HEALTH REFORM: The Health Care CEOs Reality Show
We had our well-attended event on Health CEOs for Health Care Reform Friday. We'll post a video summary and more details soon, but we have one point we want to make right now:
A lot of people in Washington (and on certain op-ed pages around the country) are talking about health care delivery reform as though it were a theoretical construct taken from an academic journal, as though we aren't really sure what it is or what it can be or whether it can happen in the real world.
In fact it is already happening in the real world. And these CEOs are part of what's happening out there—high quality patient-centered care.
At less cost. For as OMB director Peter Orszag said on his blog, we know how to achieve real savings, not "speculative" savings.
In big ways and small, forward-looking health care organizations like the Health CEOs for Health Reform (and they aren't the only ones) are showing us what's possible. They are moving away from silos of disconnected specialty care, and toward integrated, coordinated care that works for patients in and out of the hospital. They are employing health IT in ways that advance the quality of care, reduce errors and help doctors and patients manage chronic conditions together.
They are setting standards of excellence and holding themselves to them. Or as Nancy-Ann DeParle, head of the White House Office of Health Reform, said as she introduced the event, they are putting their money where their mouths are, identifying hundreds of billions of savings that are achievable over the next 10 years.
Leaders in health care want to be freed from the anachronisms and restrictions of the current fee-for-service payment system. Instead of being paid for this service and that, they want to be paid for taking care of the whole patient. Instead of responding to emergencies, they want to prevent them.

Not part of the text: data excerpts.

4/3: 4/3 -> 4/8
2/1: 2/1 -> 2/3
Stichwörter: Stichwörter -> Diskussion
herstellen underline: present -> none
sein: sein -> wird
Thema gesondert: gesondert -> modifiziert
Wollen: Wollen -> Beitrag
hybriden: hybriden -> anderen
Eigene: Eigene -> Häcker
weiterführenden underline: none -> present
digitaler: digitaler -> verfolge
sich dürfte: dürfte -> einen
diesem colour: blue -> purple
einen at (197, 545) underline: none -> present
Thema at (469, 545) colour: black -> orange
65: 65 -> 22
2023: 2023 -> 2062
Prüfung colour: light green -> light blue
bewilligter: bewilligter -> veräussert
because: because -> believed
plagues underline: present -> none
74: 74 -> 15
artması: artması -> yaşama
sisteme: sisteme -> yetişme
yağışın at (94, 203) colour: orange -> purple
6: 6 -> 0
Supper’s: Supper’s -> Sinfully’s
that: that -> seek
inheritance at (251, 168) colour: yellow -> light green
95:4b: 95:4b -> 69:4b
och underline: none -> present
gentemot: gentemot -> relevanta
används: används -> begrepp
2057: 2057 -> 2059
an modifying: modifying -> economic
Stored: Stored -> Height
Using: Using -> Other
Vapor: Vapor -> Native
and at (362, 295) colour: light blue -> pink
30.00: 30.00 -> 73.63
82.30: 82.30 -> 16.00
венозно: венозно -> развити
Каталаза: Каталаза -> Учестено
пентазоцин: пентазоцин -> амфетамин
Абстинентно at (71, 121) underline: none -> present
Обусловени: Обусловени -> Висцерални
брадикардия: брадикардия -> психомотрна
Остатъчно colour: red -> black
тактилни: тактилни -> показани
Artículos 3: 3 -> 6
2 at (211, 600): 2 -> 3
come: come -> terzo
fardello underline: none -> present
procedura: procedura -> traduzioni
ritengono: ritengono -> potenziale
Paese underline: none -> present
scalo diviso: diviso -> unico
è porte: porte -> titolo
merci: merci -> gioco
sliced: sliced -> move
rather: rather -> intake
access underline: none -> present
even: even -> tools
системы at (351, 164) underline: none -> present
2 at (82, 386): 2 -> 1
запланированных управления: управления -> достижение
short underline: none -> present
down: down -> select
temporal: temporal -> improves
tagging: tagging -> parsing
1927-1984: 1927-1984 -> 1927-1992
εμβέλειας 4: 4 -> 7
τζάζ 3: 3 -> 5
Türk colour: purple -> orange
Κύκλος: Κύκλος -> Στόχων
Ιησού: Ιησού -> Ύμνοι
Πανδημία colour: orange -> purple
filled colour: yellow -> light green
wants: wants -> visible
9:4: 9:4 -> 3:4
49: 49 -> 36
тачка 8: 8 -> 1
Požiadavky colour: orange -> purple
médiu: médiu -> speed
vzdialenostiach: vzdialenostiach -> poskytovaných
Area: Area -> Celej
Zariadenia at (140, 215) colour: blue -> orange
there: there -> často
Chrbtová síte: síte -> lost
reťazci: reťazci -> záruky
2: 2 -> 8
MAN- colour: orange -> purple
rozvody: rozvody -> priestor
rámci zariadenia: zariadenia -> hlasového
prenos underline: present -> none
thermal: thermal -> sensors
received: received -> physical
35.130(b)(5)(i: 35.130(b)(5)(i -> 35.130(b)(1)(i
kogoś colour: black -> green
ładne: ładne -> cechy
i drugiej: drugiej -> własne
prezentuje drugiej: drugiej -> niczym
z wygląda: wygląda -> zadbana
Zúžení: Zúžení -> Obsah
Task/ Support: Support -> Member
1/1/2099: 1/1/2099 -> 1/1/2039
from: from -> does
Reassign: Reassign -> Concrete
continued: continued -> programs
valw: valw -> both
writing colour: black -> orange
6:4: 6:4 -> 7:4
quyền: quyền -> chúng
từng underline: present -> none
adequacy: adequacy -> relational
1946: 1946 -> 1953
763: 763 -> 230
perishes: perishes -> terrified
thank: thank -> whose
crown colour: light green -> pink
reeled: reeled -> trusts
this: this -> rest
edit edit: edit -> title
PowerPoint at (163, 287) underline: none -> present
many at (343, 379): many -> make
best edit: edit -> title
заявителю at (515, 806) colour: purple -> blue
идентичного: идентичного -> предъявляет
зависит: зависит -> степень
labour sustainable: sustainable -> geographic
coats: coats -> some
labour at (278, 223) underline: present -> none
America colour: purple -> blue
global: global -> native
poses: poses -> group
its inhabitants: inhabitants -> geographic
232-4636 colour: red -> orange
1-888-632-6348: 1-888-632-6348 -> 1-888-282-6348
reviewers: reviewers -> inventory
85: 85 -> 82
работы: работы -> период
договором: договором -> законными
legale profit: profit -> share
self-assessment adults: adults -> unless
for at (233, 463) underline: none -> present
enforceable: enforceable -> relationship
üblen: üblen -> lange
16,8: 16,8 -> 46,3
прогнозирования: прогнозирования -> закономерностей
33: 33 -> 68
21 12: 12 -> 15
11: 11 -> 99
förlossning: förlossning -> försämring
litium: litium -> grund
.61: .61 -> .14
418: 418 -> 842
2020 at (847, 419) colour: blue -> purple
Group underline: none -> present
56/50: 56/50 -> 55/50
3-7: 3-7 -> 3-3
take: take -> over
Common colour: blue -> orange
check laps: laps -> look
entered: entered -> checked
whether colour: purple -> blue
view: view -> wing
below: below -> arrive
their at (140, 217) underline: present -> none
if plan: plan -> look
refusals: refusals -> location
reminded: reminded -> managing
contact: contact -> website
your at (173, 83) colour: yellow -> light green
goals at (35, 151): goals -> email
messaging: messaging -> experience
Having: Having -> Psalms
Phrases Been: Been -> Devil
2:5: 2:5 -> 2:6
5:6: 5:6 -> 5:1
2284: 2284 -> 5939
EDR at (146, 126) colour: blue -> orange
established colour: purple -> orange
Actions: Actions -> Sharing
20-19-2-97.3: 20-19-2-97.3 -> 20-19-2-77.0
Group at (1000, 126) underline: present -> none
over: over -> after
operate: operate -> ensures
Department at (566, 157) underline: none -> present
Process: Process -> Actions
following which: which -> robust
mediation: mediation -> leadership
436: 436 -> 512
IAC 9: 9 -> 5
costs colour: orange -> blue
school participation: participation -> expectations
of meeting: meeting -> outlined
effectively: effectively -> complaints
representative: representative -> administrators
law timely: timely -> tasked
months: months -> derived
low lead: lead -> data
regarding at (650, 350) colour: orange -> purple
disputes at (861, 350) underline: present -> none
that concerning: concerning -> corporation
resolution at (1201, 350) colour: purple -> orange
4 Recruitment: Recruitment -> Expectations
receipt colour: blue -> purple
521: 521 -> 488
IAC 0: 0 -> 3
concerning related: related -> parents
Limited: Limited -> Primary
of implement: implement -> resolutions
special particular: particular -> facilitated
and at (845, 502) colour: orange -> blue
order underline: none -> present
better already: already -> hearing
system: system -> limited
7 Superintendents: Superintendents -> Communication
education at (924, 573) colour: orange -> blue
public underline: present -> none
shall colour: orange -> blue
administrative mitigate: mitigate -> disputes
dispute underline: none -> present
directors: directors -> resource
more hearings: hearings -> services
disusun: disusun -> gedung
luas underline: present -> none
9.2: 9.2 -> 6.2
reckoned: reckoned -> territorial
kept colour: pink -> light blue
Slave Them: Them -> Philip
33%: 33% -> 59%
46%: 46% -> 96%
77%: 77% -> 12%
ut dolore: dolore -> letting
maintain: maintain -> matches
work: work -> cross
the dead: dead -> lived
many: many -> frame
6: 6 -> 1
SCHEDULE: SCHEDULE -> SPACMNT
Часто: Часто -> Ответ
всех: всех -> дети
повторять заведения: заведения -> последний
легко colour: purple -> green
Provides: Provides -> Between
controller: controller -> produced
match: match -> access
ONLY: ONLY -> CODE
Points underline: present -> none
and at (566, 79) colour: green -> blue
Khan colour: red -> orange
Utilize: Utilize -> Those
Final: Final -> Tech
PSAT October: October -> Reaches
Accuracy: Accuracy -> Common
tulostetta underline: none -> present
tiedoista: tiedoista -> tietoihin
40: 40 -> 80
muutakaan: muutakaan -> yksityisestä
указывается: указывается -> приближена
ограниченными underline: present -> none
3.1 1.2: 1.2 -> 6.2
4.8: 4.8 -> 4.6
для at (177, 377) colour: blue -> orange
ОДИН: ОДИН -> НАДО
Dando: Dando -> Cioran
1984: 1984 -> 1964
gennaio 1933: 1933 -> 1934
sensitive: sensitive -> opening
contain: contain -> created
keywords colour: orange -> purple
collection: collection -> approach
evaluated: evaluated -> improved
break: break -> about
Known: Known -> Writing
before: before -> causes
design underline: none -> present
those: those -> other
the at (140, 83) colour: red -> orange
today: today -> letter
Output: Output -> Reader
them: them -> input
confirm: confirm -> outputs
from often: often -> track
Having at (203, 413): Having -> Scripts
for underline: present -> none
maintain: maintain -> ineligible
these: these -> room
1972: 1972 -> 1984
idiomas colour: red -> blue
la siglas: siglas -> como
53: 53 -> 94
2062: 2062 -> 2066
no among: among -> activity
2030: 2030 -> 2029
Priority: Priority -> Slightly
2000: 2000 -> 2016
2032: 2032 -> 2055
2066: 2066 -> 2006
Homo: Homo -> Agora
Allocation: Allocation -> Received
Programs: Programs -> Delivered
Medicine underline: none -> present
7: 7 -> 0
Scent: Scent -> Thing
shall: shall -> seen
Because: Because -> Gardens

Nobody yet has all the answers. But these health executives do have some of them. And they know what direction to go in to find more. We outlined their key recommendations last Friday—-and you can dig down more here (summary) and here (full white paper) to learn more about their specific ideas on risk-sharing or bundling or advanced planning. But the main point is that they are moving ahead with a coordinated strategy of innovation that saves money and improves care. And the rest of us can and should learn from their example. As Mike Johnson, senior public policy adviser for Blue Shield of California said, "If we start paying for quality, we'll get quality."